The script veers wildly between the inspired and the halt and lame, hovering a lot of the time right over the abyss of near-suckage without falling entirely in. There are certain scenes I fast-forward through when I watch it, but only three or four, and there are others I rewind to watch repeatedly. The thing about Shelly Hack. The scene in the sundry goods store. When Christina Kirk (underplaying beautifully as the straight-man love interest Hannah) and Sam fall in love across the table at Rosh Hashannah, another scene that succeeds beyond its material because the editing is so good.

But I don't want to underemphasize the comic genius(es) of Sam Rockwell and Steve Zahn. Rockwell has a bit when he's standing at Hannah's door, rehearsing what he'll say to her, that bears the subtle hallmarks of comic mastery (the pats on his own butt are the coup de grace), and a few of Zahn's many virtuoso moments that come first to mind are his explanation of the term "fence" (again, nothing much as written; it's all in the unique way he says it), and his inability to stop himself from questioning a fearsome gangster's use of metaphor.





The Twelve Chairs: (1970. dir: Mel Brooks) Mel Brooks is in it, and Dom Deluise, so you know the kind of movie it is, right?
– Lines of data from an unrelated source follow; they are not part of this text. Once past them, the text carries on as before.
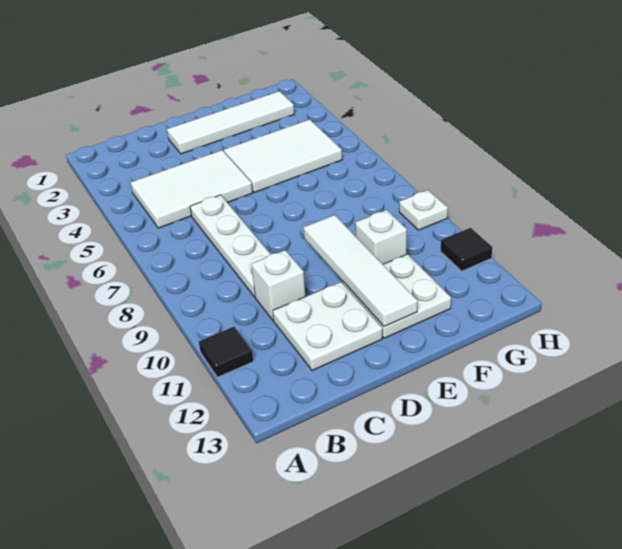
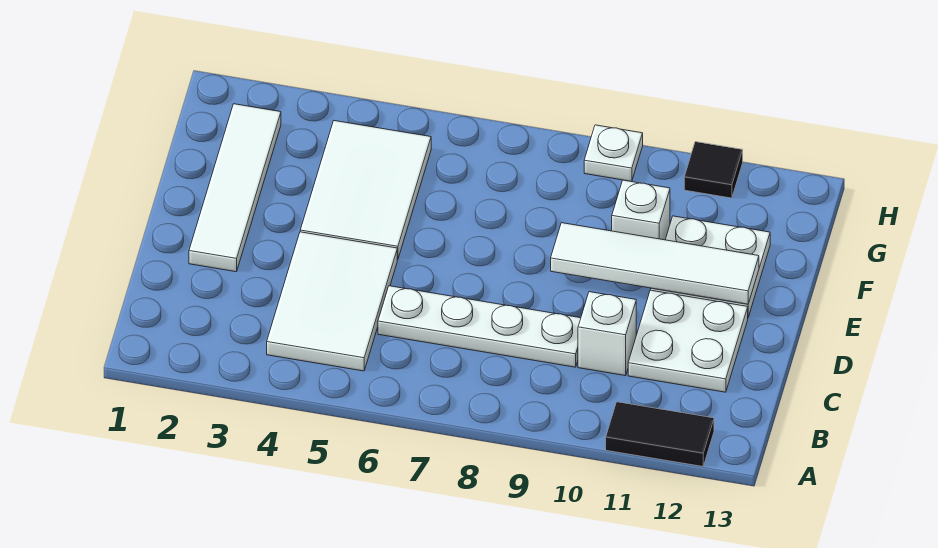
black 1x1 tile [199,327,253,377] -> black 1x2 tile [606,402,714,467]

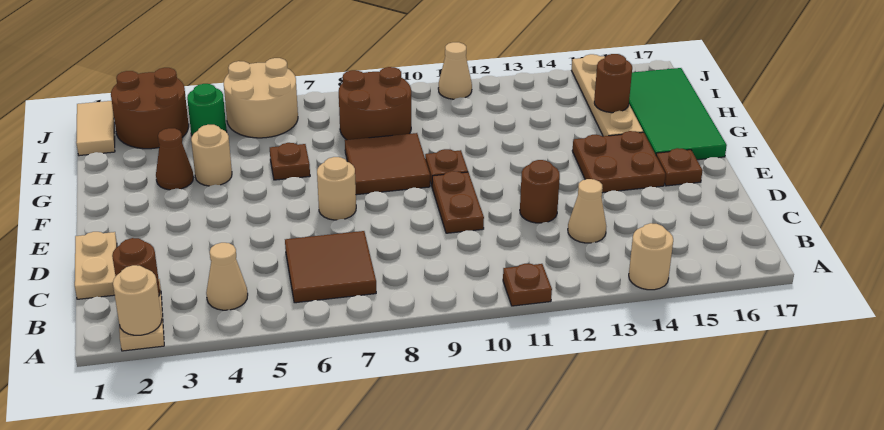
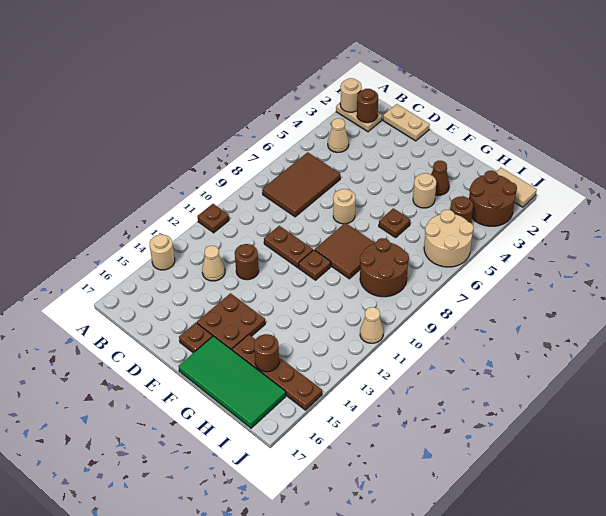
brown 2x2 tile [285,231,376,303] -> brown 2x3 tile [262,152,340,217]
tan 1x4 plate [572,54,643,136] -> brown 1x4 plate [232,334,322,410]
green 1x1 round brick [187,84,227,135] -> brown 1x1 round brick [450,196,473,223]

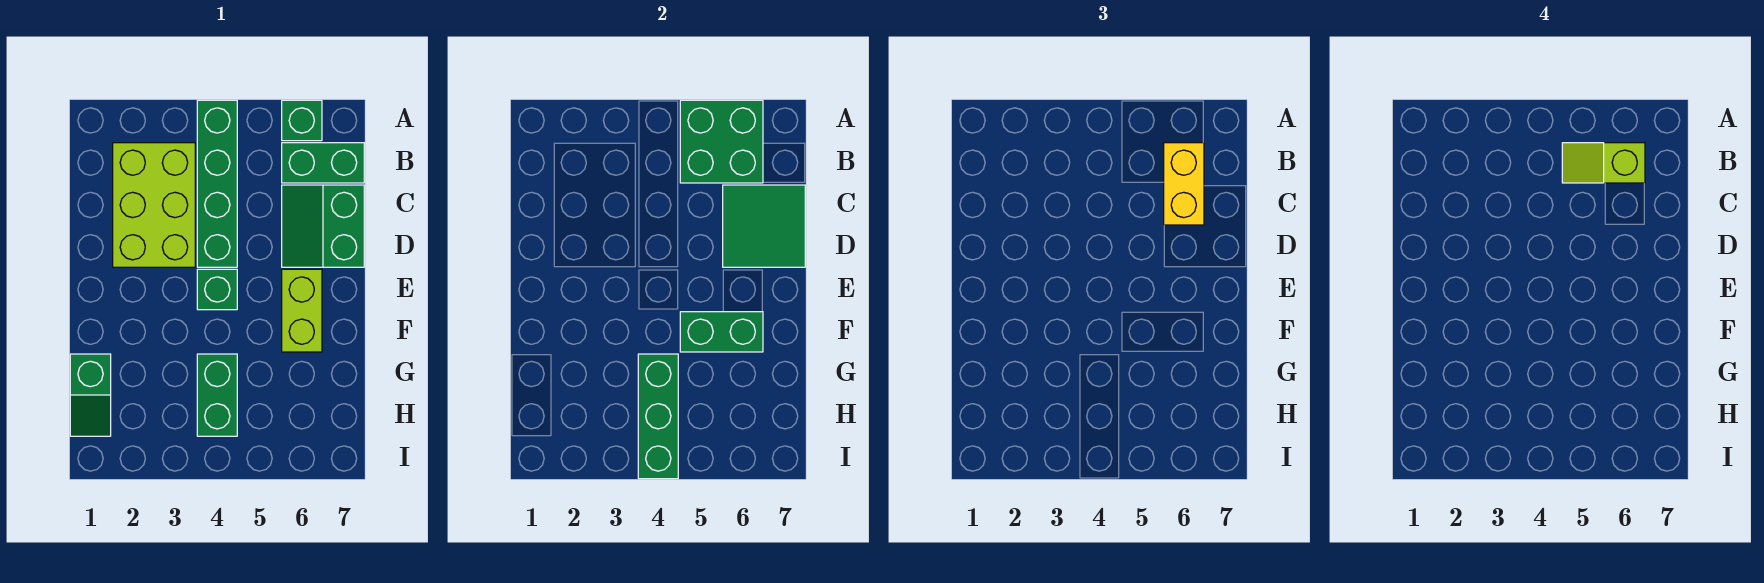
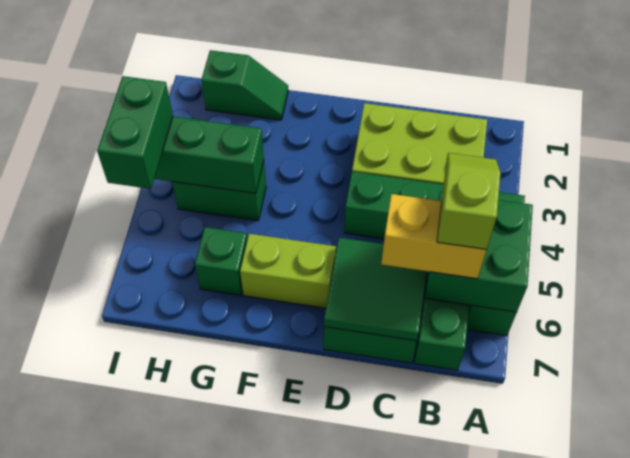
green 1x1 brick [197,269,237,310] -> green 1x1 brick moved to [195,227,247,295]
green 1x2 brick [680,312,763,352] -> green 1x2 brick moved to [97,76,173,189]
green 1x2 slope [70,354,111,436] -> green 1x2 slope turned to [201,50,288,120]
Neanderthally lowbrow humor, so awful sometimes you laugh at the sheer shamelessness of it. Only this time, somehow, Brooks has managed to create the most convincing snapshot of just-post-revolutionary Russia I've ever seen. Ron Moody is an ex-aristocrat chasing the family jewels, which got sewed into a chair before the government absconded with the furniture. Moody has a physical comedy like Peter Sellers', with a wonderfully expressive face. Frank Langella (as the trickster-beggar who helps him) flows through the movie like a long drink of water, the very personification of grace, beauty, and charisma, handling both the corniest jokes and truly poignant moments (yes! true poignancy in a Mel Brooks film!) with equal aplomb. He was just beginning his film career after a good, strong training onstage, and busted right out of the gate with this and, in the same year, Diary of a Mad Housewife, a darkly humorous classic which has inexplicably never seen the inside of a video store.